INSTRUCTIONS TO FOLLOW
Copy everything from the line containing "bonus time animation" down to the last of the lines below, keeping each one unchanged.

Dataset entries
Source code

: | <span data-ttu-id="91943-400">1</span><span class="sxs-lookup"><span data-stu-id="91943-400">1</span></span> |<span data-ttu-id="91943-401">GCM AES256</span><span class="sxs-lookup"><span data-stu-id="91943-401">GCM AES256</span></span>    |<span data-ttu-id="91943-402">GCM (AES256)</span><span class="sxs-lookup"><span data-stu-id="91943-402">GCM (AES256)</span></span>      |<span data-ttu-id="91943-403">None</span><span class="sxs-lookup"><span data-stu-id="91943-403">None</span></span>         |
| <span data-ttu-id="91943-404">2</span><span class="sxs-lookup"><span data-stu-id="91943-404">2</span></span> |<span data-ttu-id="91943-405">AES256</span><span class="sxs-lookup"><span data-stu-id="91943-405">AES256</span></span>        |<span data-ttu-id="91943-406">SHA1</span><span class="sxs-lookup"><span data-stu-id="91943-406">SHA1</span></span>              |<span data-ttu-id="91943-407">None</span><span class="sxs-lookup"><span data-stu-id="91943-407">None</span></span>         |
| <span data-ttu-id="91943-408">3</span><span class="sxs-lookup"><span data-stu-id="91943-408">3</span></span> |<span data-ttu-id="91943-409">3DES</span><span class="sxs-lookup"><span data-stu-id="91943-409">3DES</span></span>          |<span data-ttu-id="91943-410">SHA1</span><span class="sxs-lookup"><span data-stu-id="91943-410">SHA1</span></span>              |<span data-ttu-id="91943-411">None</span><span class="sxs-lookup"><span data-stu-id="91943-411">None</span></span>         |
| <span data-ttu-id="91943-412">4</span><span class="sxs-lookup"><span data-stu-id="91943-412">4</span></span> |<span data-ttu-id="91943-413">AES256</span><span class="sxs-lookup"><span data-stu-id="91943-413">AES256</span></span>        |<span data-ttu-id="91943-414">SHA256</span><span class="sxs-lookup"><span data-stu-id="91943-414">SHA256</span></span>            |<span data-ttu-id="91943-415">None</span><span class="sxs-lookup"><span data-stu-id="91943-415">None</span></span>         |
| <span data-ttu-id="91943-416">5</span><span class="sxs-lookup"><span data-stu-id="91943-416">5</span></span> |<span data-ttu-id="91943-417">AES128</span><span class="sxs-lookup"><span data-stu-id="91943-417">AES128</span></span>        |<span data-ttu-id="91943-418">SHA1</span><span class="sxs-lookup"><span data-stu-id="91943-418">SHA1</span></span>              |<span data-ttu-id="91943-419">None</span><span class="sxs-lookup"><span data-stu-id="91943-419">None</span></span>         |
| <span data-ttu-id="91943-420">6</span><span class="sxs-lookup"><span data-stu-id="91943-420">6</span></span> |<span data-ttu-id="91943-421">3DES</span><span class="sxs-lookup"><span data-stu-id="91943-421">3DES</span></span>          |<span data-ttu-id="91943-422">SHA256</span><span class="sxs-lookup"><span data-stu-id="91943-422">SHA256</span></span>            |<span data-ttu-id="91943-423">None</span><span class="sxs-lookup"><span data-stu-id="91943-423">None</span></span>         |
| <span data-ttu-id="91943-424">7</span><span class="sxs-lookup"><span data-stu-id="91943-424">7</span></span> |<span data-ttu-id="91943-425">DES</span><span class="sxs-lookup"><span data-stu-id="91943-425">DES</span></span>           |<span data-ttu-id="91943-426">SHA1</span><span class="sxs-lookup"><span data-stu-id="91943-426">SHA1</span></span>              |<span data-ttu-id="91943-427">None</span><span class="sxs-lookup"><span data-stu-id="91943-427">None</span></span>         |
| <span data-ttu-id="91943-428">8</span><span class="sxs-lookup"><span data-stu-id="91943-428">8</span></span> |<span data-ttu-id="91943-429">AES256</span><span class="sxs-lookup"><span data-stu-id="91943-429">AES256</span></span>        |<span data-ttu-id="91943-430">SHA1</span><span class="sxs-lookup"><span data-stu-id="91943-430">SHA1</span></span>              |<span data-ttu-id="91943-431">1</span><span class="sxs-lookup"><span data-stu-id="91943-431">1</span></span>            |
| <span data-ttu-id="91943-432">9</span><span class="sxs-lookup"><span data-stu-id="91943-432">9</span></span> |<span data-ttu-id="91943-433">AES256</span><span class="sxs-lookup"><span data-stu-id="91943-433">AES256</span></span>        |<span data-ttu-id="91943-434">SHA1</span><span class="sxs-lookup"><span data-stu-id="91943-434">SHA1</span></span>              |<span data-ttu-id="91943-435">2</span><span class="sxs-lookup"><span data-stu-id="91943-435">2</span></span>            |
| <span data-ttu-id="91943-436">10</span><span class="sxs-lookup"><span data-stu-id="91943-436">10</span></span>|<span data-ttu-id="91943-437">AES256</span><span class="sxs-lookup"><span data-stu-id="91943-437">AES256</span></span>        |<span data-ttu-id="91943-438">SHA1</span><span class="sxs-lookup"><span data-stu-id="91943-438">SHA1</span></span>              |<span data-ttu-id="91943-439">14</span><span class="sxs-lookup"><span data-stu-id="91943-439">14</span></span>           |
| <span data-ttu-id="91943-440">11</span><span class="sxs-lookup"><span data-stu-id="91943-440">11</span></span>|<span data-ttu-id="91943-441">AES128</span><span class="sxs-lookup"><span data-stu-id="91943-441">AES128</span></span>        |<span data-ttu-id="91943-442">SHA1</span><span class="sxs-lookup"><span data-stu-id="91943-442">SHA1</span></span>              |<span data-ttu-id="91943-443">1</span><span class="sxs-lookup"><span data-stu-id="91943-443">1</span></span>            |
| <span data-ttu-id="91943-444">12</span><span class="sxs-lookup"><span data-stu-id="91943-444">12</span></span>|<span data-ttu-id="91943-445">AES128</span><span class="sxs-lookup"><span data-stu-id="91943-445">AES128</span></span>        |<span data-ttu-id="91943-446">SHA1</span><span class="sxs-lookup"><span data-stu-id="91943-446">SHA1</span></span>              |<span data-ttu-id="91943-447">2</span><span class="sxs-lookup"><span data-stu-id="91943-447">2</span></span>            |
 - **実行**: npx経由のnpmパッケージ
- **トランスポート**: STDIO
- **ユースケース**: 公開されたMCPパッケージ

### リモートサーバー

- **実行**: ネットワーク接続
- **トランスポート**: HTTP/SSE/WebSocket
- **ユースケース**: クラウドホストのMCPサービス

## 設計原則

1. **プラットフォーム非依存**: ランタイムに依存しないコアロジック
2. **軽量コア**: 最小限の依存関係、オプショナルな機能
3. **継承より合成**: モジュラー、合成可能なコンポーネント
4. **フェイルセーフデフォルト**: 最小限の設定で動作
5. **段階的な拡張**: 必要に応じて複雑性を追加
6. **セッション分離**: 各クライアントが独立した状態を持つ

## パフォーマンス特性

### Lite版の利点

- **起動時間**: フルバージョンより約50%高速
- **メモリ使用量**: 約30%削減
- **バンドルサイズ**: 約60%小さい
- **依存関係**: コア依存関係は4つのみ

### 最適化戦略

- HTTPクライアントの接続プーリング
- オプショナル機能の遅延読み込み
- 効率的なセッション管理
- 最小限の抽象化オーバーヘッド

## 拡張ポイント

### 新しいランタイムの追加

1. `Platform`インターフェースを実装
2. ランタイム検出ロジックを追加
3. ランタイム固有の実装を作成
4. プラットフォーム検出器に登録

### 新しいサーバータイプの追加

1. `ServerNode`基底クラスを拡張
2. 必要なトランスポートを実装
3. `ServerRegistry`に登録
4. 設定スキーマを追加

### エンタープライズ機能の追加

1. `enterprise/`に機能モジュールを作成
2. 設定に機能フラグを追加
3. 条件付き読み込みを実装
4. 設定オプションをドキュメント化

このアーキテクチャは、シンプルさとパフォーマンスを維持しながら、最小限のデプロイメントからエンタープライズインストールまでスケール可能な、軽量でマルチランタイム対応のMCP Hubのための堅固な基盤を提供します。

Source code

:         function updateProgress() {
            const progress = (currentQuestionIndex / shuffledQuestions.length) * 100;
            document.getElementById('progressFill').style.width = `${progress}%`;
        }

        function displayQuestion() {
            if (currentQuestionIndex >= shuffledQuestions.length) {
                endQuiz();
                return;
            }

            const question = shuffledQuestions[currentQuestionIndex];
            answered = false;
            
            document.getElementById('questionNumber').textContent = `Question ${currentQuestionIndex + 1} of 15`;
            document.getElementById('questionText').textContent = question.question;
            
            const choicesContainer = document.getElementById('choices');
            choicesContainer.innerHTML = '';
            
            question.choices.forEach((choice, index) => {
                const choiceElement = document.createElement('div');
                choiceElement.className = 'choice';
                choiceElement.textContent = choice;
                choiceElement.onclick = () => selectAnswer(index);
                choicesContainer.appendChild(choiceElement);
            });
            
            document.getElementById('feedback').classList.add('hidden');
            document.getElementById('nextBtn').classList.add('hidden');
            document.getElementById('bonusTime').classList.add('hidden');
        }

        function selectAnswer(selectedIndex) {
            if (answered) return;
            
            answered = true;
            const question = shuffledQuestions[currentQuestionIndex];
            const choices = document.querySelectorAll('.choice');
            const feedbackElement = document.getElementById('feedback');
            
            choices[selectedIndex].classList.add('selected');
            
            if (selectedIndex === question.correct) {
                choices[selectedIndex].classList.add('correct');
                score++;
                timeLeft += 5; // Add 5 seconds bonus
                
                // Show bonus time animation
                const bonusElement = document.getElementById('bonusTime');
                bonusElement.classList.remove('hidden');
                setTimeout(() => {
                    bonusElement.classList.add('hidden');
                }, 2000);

EXERCISE RESPONSE
                // Show bonus time animation
                const bonusElement = document.getElementById('bonusTime');
                bonusElement.classList.remove('hidden');
                setTimeout(() => {
                    bonusElement.classList.add('hidden');
                }, 2000);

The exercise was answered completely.